If target variable is an imbalanced class, the characteristics of the majority class are actively reflected in the model. This model implies an error in predicting the minority class as the majority class. So we have to make the train dataset a balanced class.
sampling_target()
performs sampling on the train set of split_df to resolve the imbalanced class.

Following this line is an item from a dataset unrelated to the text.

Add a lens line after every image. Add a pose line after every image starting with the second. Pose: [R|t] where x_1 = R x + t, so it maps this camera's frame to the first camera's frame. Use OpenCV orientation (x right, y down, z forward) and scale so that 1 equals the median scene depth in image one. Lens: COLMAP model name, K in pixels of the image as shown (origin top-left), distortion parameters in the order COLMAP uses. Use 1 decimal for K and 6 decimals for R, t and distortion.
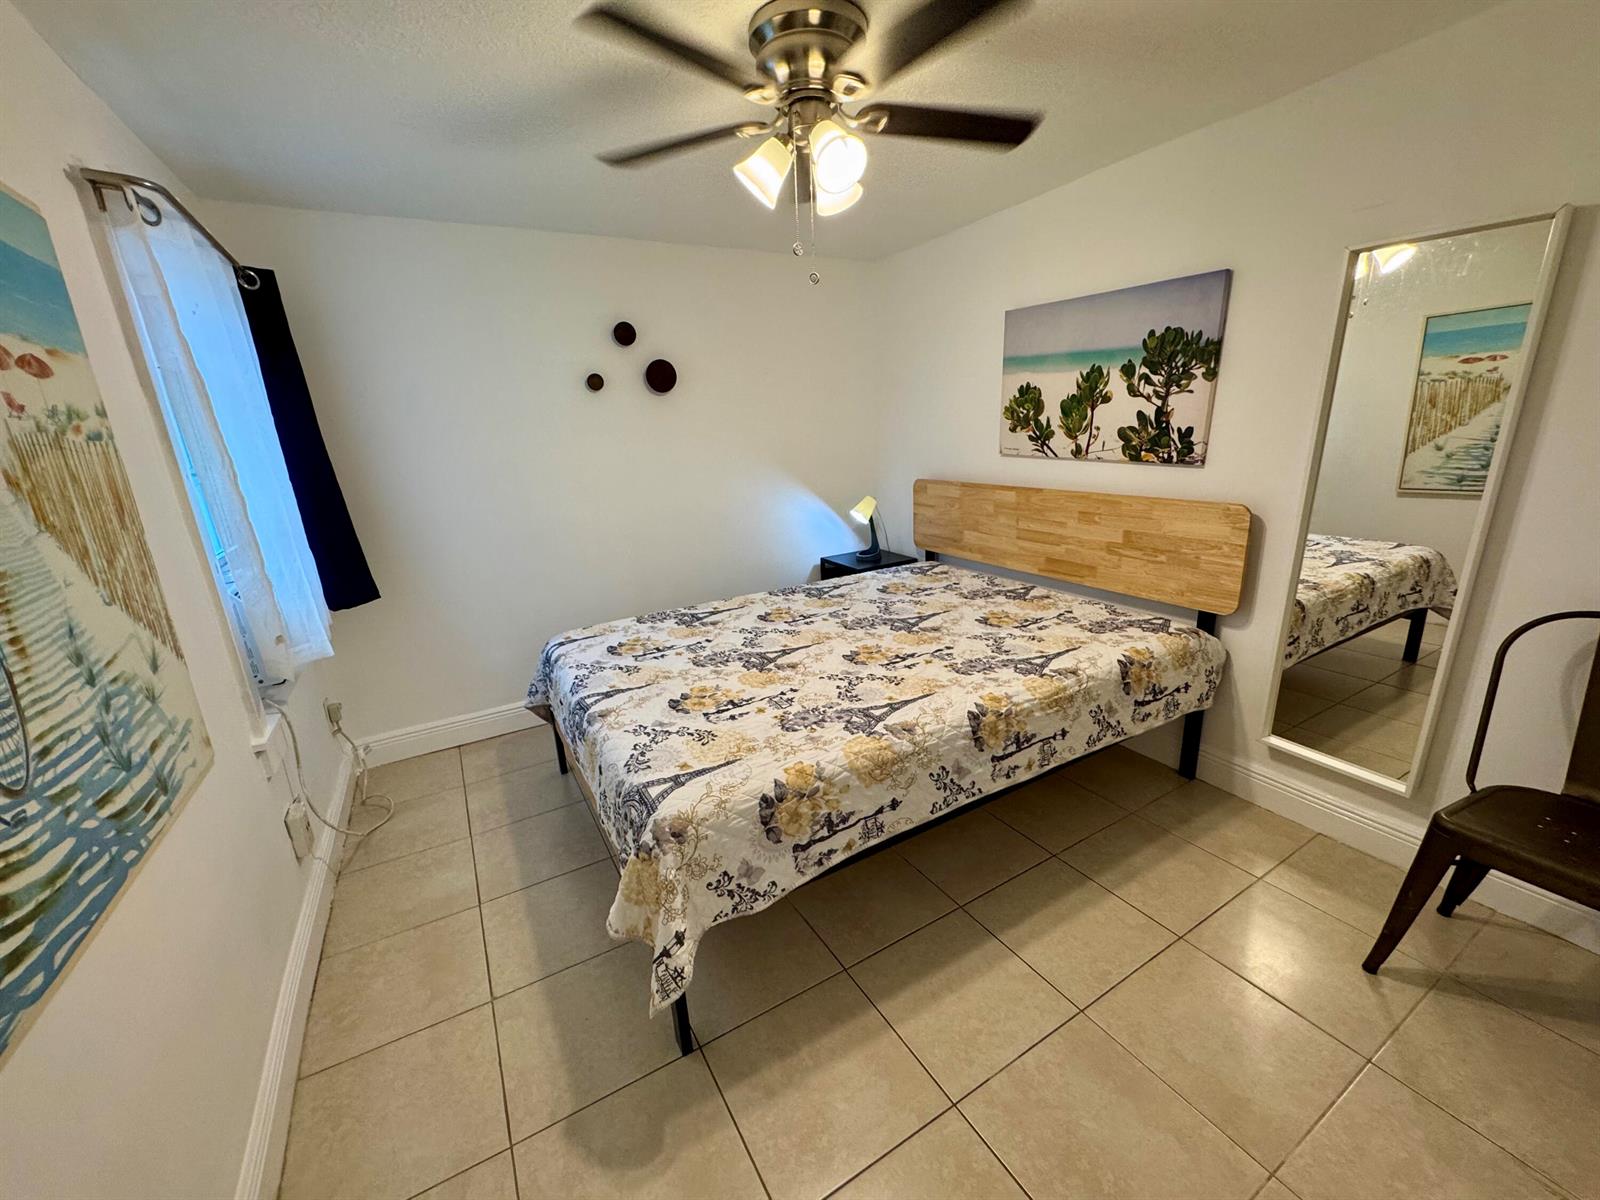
lens RADIAL K [[641.9, 0, 802.5], [0, 641.9, 606.0], [0, 0, 1]] dist [-0.001753, 0.000184]
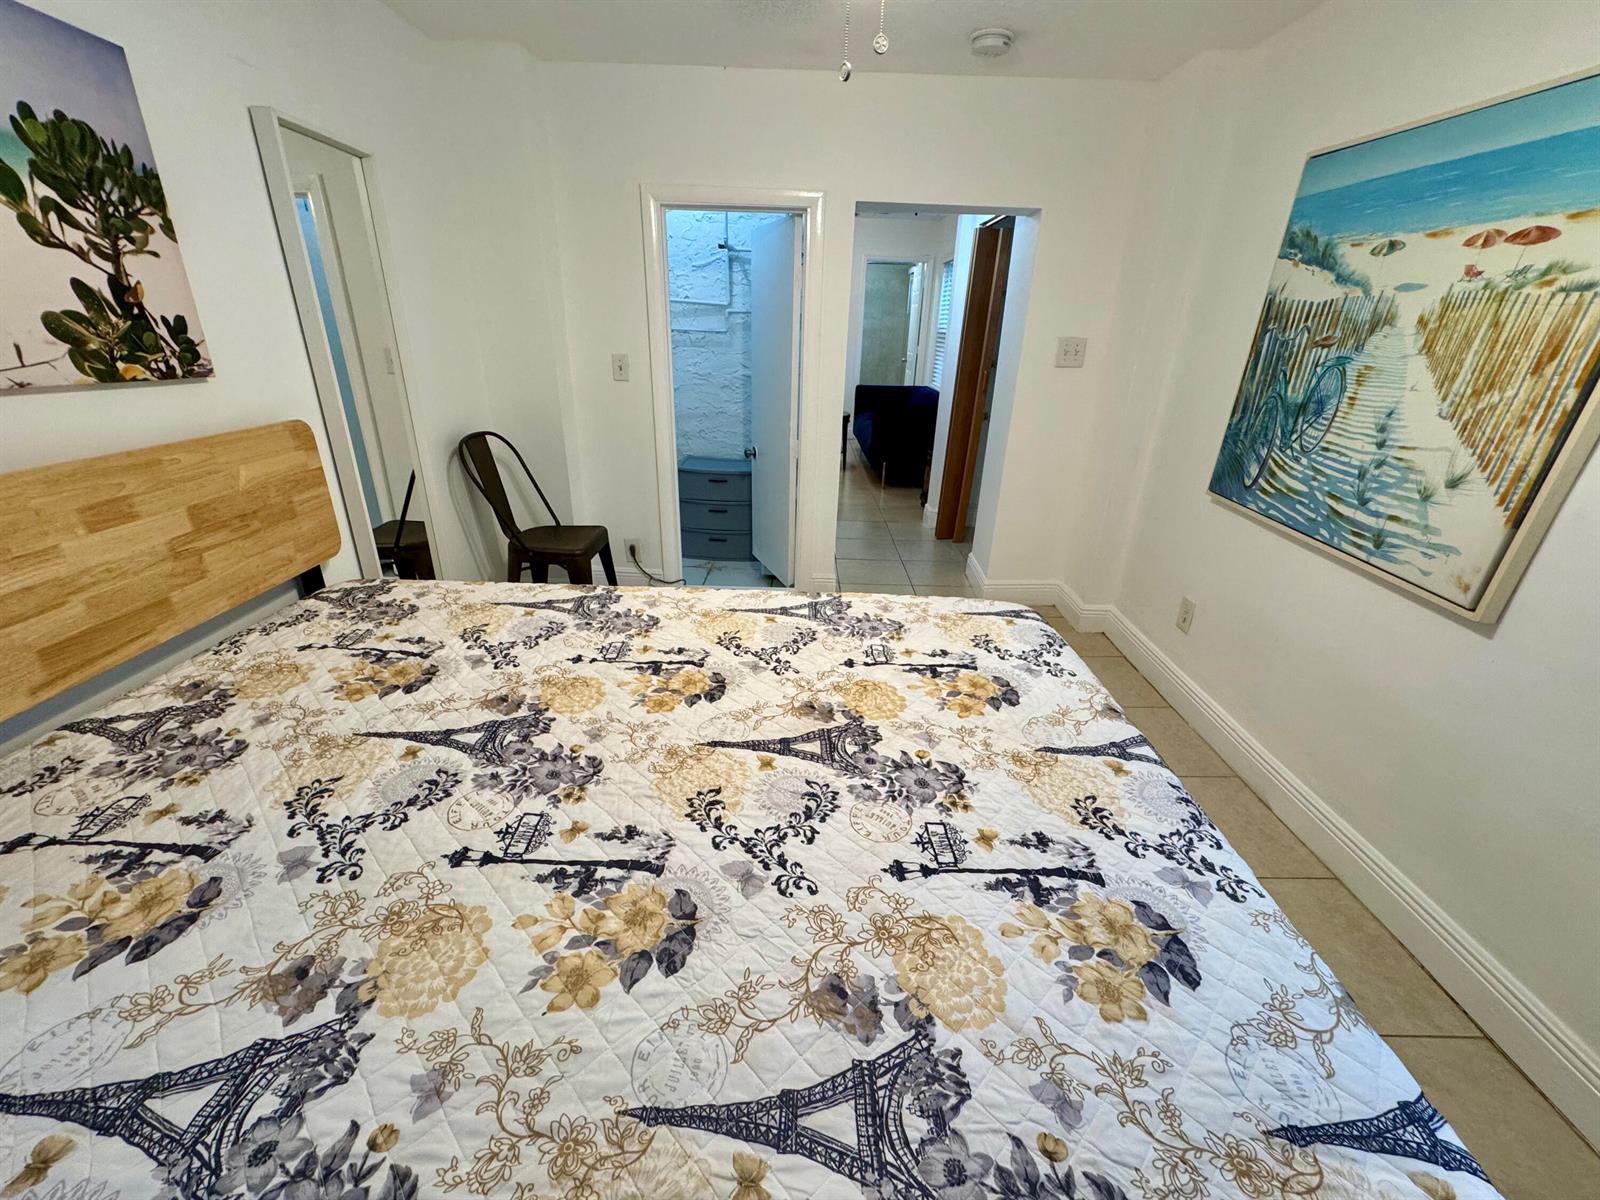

# under-sampling with random seed
under <- sb %>%
sampling_target(seed = 1234L)
under %>%
count(default)
# A tibble: 2 x 2
default n
<fct> <int>
1 No 233
2 Yes 233
# under-sampling with random seed, and minority class frequency is 40%
under40 <- sb %>%
sampling_target(seed = 1234L, perc = 40)
under40 %>%
count(default)
# A tibble: 2 x 2
default n
<fct> <int>
1 No 349
2 Yes 233
# over-sampling with random seed
over <- sb %>%
sampling_target(method = "ubOver", seed = 1234L)
over %>%
count(default)
# A tibble: 2 x 2
default n
<fct> <int>
1 No 6767
2 Yes 6767
# over-sampling with random seed, and k = 10
over10 <- sb %>%
sampling_target(method = "ubOver", seed = 1234L, k = 10)
over10 %>%
count(default)
# A tibble: 2 x 2
default n
<fct> <int>
1 No 6767
2 Yes 2330
# SMOTE with random seed
smote <- sb %>%
sampling_target(method = "ubSMOTE", seed = 1234L)
smote %>%
count(default)
# A tibble: 2 x 2
default n
<fct> <int>
1 No 932
2 Yes 699
# SMOTE with random seed, and perc.under = 250
smote250 <- sb %>%
sampling_target(method = "ubSMOTE", seed = 1234L, perc.under = 250)
smote250 %>%
count(default)
# A tibble: 2 x 2
default n
<fct> <int>
1 No 1165
2 Yes 699
The argument that specifies the sampling method in sampling_target () is method. “ubUnder” is under-sampling, and “ubOver” is over-sampling, “ubSMOTE” is SMOTE(Synthetic Minority Over-sampling TEchnique).